I have a lot of flexibility in my work day, which can be a double edged sword. I can work largely anytime and anywhere, but it’s for that to turn into feeling like I’m working all the time and everywhere.
As a result, I try to alternate over the course of the month of having regimented structure, and a more organic workflow, as I know ‘the happy medium’ is likely to stay out of reach for me.
A maxim I often tell myself is to ‘chase the traction’. Most professional car drivers take the shortest path around the track, trying to drive as fast as possible. Rally car drivers, due to the unknown terrain, focus on keeping the wheels where the traction is, to avoid spinning out.
A lot of the work I do feels more off-road than on the track, and so my main thing is to observe how much traction I have, rather than if I’m following a plan. Sometimes it means planning out my day in 15min increments as a blockage to distraction. Sometimes it means just turning on the laptop, and seeing what happens.
4) What does work-life balance mean to you and how do you work to achieve that goal?
To me, work-life balance is more about integrating what I want my life to look like into my work, rather than trying to separate the two.

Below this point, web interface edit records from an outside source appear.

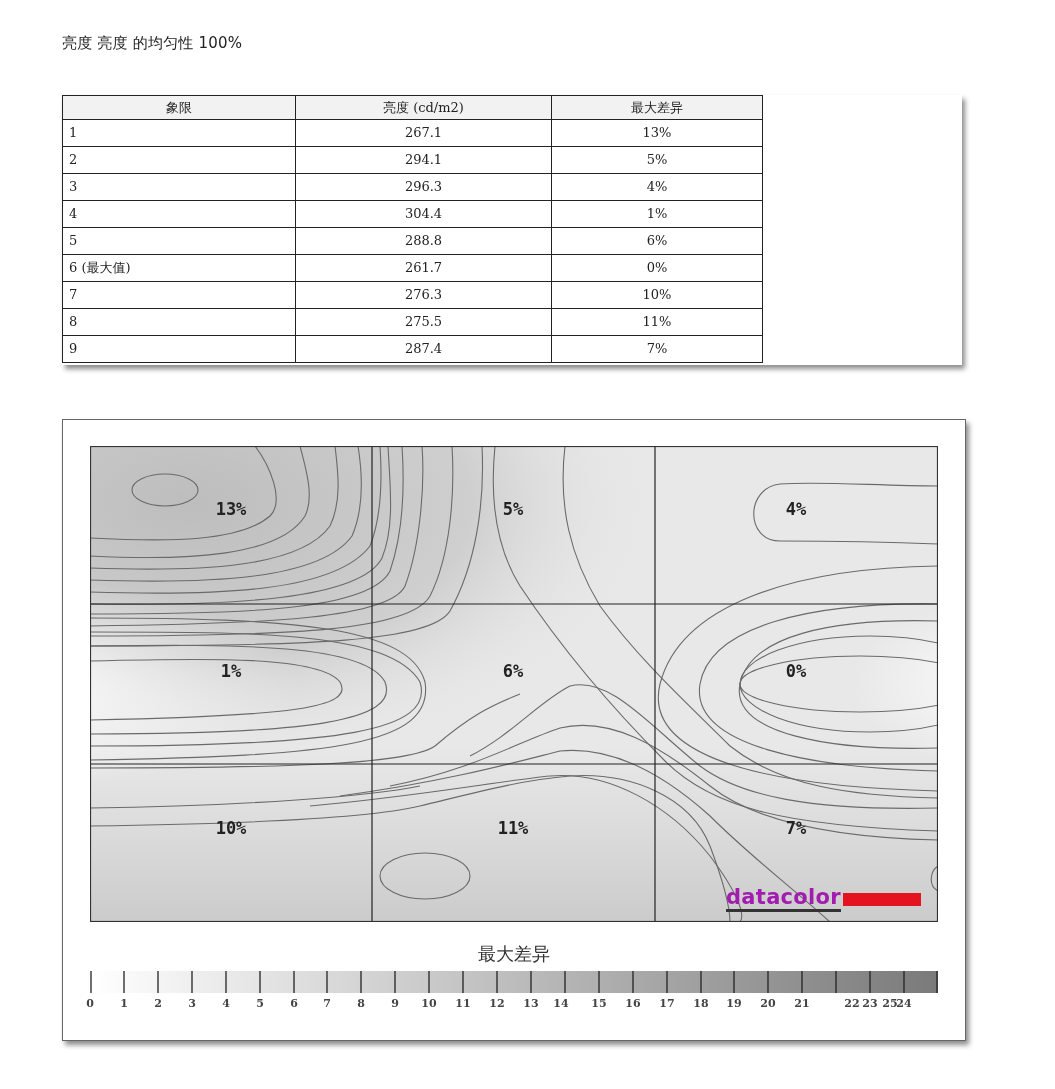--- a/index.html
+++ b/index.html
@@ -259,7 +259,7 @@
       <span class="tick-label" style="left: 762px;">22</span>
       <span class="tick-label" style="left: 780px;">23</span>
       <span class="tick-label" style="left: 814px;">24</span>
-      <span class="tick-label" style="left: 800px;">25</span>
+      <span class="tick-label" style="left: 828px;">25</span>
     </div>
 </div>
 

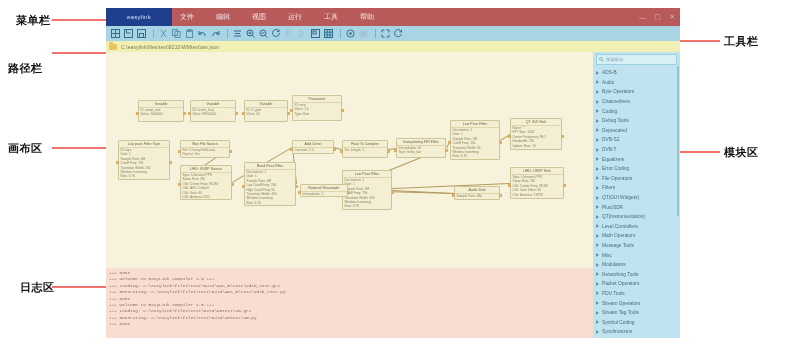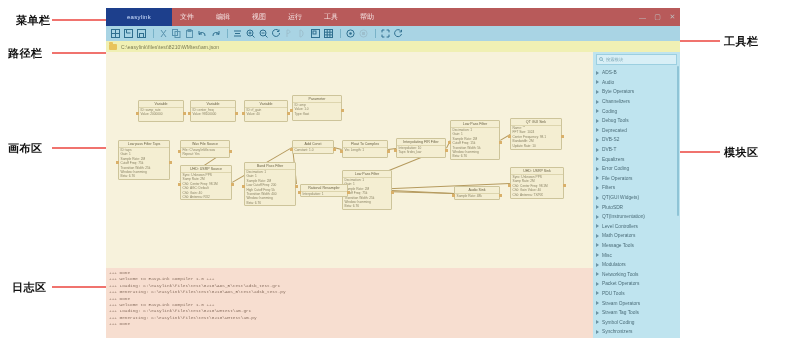--- a/index.html
+++ b/index.html
@@ -89,7 +89,7 @@
 <div class="anno" style="left:16px;top:13px;">菜单栏</div>
 <div class="leader" style="left:52px;top:19px;width:56px;"></div>
 
-<div class="anno" style="left:8px;top:46px;">路径栏</div>
+<div class="anno" style="left:8px;top:61px;">路径栏</div>
 <div class="leader" style="left:52px;top:52px;width:56px;"></div>
 
 <div class="anno" style="left:8px;top:141px;">画布区</div>

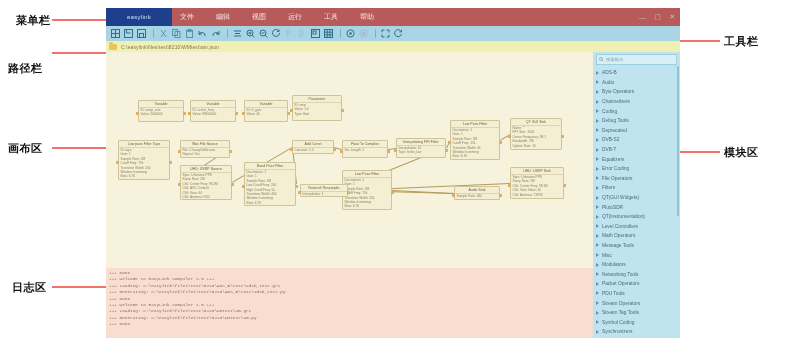--- a/index.html
+++ b/index.html
@@ -95,7 +95,7 @@
 <div class="anno" style="left:8px;top:141px;">画布区</div>
 <div class="leader" style="left:52px;top:147px;width:56px;"></div>
 
-<div class="anno" style="left:12px;top:280px;">日志区</div>
+<div class="anno" style="left:20px;top:280px;">日志区</div>
 <div class="leader" style="left:52px;top:286px;width:56px;"></div>
 
 <div class="anno" style="left:724px;top:34px;">工具栏</div>

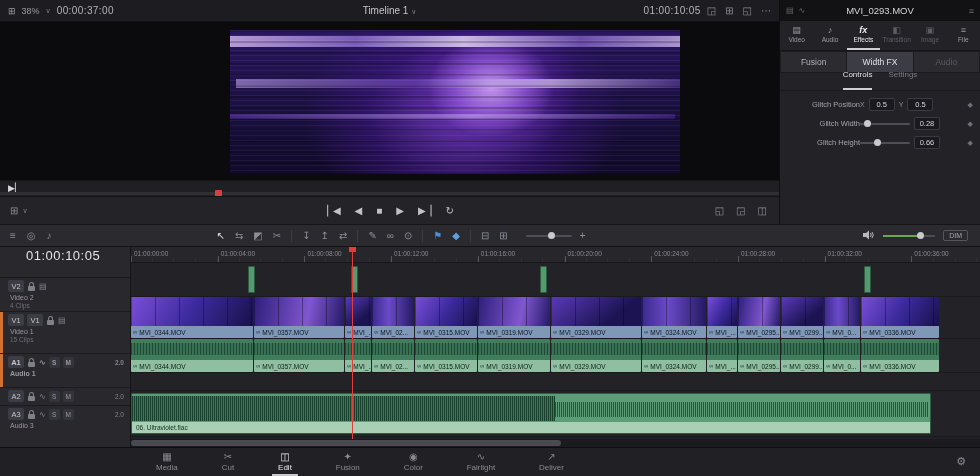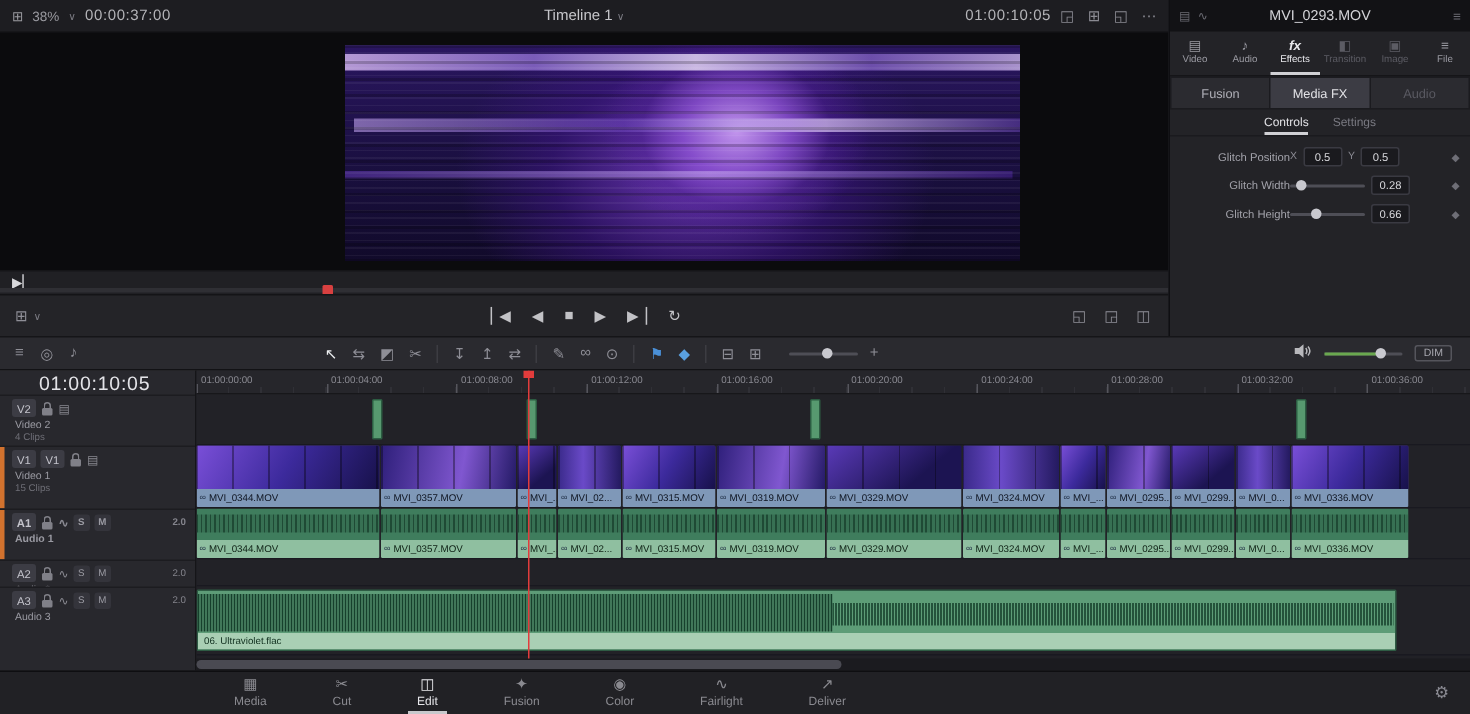--- a/index.html
+++ b/index.html
@@ -602,7 +602,7 @@
       </div>
     <div class="insp-subtabs" id="insp-subtabs">
         <div class="stab">Fusion</div>
-        <div class="stab sel">Media FX</div>
+        <div class="stab sel">Width FX</div>
         <div class="stab dim">Audio</div>
       </div>
     <div class="fx-tabs" id="fx-tabs">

For me, that’s trying to fill my work with a sense of achievement, great social network, and feeling like I’m working to a purpose. I like feeling productive, so to me it’s less about reducing the amount of work that I do, but having the freedom and the means to do the work that brings me the most joy.
5) In the past 12 months, have you started or stopped any routines or habits to change your life?
I’ve put more effort into meditating, and whilst I’m still building the habit, it’s helped me to slow down and be more conscious of what I’m thinking.
I’m also trying to reduce the amount of stimulus in my life, less music, social media, and TV. When walking I try to spend more time really observing tree’s, particularly the enormous fig trees around Redfern, and trying to understand how and why they have grown the way they do. This slow speed really helps to make the most of the slower life during COVID.
6) Do you have any favourite books, podcasts or newsletters that you’d like to recommend?
I listen to a lot of audio books, and tend to think that the latest thing that I have read is the most amazing thing I’ve heard. I’m currently really interested in ‘things we take for granted’ and ‘what would a better world look like. For easy introduction, I’d recommend:
- Revolution by Russell Brand
- Climate: A New Story by Charles Eisenstein (all his works are great)
- Consequences of Capitalism by Noam Chomsky
Designing Your Life by Bill Burnett and Dave Evans, and The Tao of Seneca have been instrumental in helping me to achieve the tools and perspective to have a work life balance.
For a beautiful book about the importance of time, you can’t go past Momo by Michael Ende.
7) Are there any products, gadgets or apps that you can’t live without?
OneNote: After adopting some of the principles of Tiago Forte’s Building a Second Brain, OneNote is core to capturing information.
Toggl Track: When I need to get more disciplined with my time, or track it for billing clients, Toggl Track makes tracking time so easy and integrates with everything.
Ecosia: Web search that plants trees, it helps to remind me what I should be focussing one every-time I search for information.
Journey: Diary app with reminders of what happened 1 month ago, and any annual anniversaries. I find it really powerful to re-engage with times or thoughts that my brain had otherwise pushed to the back.
8) If you could read an interview about work-life balance by anyone, who would that be?
Tim Urban: He’s done a few, but every-time I feel like I understand more about him, myself, and the world at large.
9) Do you have any last thoughts on work, life or balance that you’d like to share with our readers?
A quote that sticks with me is ‘Things don’t happen to me, I happen to other things’. I think it’s easy, particularly when it comes to work-life balance, for us to blame circumstances for the lack of balance. If we take matters into our own hands, and work towards the life we want to live, we can transition instead of being a victim of circumstance, to an agent of change.